IN BRIEF (Page 16)
Broadcaster slides
Premiere AG, Germany's biggest pay-television company, slumped to a nine-month low in Frankfurt trading on concern the broadcaster will pay too much for a contract to air matches from Germany's top soccer league.
Media entrepreneur Leo Kirch's Sirius agency bought the rights to market Bundesliga matches late on Tuesday, guaranteeing the clubs higher revenue.
Refiner falls short
Valero Energy Corp, the largest US refiner, had a bigger decline in third-quarter earnings than analysts expected as rising crude-oil costs and production disruptions narrowed profit margins on fuel sales.
Excluding a $91 million gain on repayment of a loan by a foreign subsidiary and the impact of a stock buyback on earnings per share, profit from continuing operations was $1.30 to $1.40 a share, San-Antonio-based Valero said yesterday in a statement.
Monsanto loss widens
Monsanto Co, the world's largest seed producer, said its fiscal fourth-quarter loss widened and 2008 earnings may rise less than analysts estimate. The shares fell the most in almost seven months.
Profit in 2008 will be $2.20 to $2.40 a share, up from $2, St. Louis-based Monsanto said yesterday in a statement. The forecast was at the low end of the average $2.40 estimate of 14 analysts surveyed by Bloomberg.
Proposal rejected
Symbion Health Ltd, Australia's biggest healthcare company, rejected a proposal from its largest shareholder to acquire medical centers and some pathology and radiology laboratories.
Primary Health Care Ltd's offer didn't include a price and was "not in the best interests of shareholders", Melbourne- based Symbion said in a statement to the Australian Stock Exchange yesterday.
Big ship ordered
Carnival Corp, the world's biggest cruise operator, ordered a 500 million-euro vessel from Italian shipbuilder Fincantieri Cantieri Navali Italiana SpA.

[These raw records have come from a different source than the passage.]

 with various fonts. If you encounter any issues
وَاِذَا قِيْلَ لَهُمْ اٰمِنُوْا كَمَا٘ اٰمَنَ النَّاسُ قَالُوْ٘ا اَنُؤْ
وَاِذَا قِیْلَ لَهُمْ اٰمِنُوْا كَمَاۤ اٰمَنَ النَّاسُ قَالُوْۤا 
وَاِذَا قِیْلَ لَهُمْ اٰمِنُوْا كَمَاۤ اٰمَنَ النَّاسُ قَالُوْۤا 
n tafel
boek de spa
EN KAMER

The 92,000-ton ship, to be called the Queen Elizabeth, will begin operations in 2010, Miami-based Carnival said yesterday in a PR Newswire statement. The ship will be run by Carnival's Cunard line, which owns the Queen Elizabeth II and the Queen Mary II.
Signal venture
Balfour Beatty Plc, the United Kingdom's biggest construction company, and Alstom SA have formed a joint venture that will specialize in the design, installation and testing of railway signals.
The new company, Signalling Solutions Ltd, will be based in the UK and will handle contracts valued at more than 100 million euros, Paris-based Alstom said yesterday in a Business Wire statement. Each company will have a 50 percent share in the venture.
Windy investment
Iberdrola SA may invest 1 billion euros to build wind parks in southern Russia, newspaper El Economista said, citing the local government of the city of Krasnodar.

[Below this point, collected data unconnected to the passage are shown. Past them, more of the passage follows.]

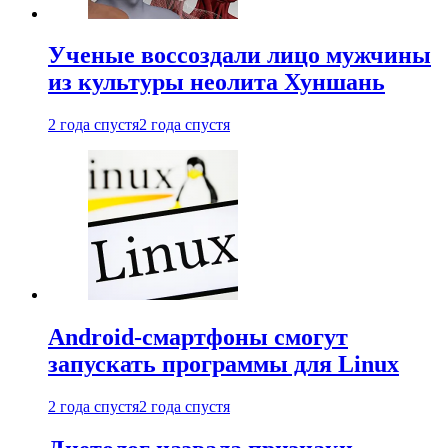
Ученые воссоздали лицо мужчины
из культуры неолита Хуншань
2 года спустя
2 года спустя
Android-смартфоны смогут
запускать программы для Linux
2 года спустя
2 года спустя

Iberdrola may build wind parks with an installed capacity of 1,000 megawatts by 2011 with a local partner, the newspaper said. Iberdrola, based in Bilbao, is the world's largest owner of plants to produce electricity from wind.
Sales rise
Experian Group Ltd, the Dublin-based provider of credit information on more than 300 million people worldwide, said first-half sales rose 17 percent after making acquisitions in Brazil.
Sales for Latin America for the six months ended Sept. 30 rose to $102 million from $2 million last year, Experian said yesterday in a statement distributed by the Regulatory News Service. The company didn't provide figures for total sales.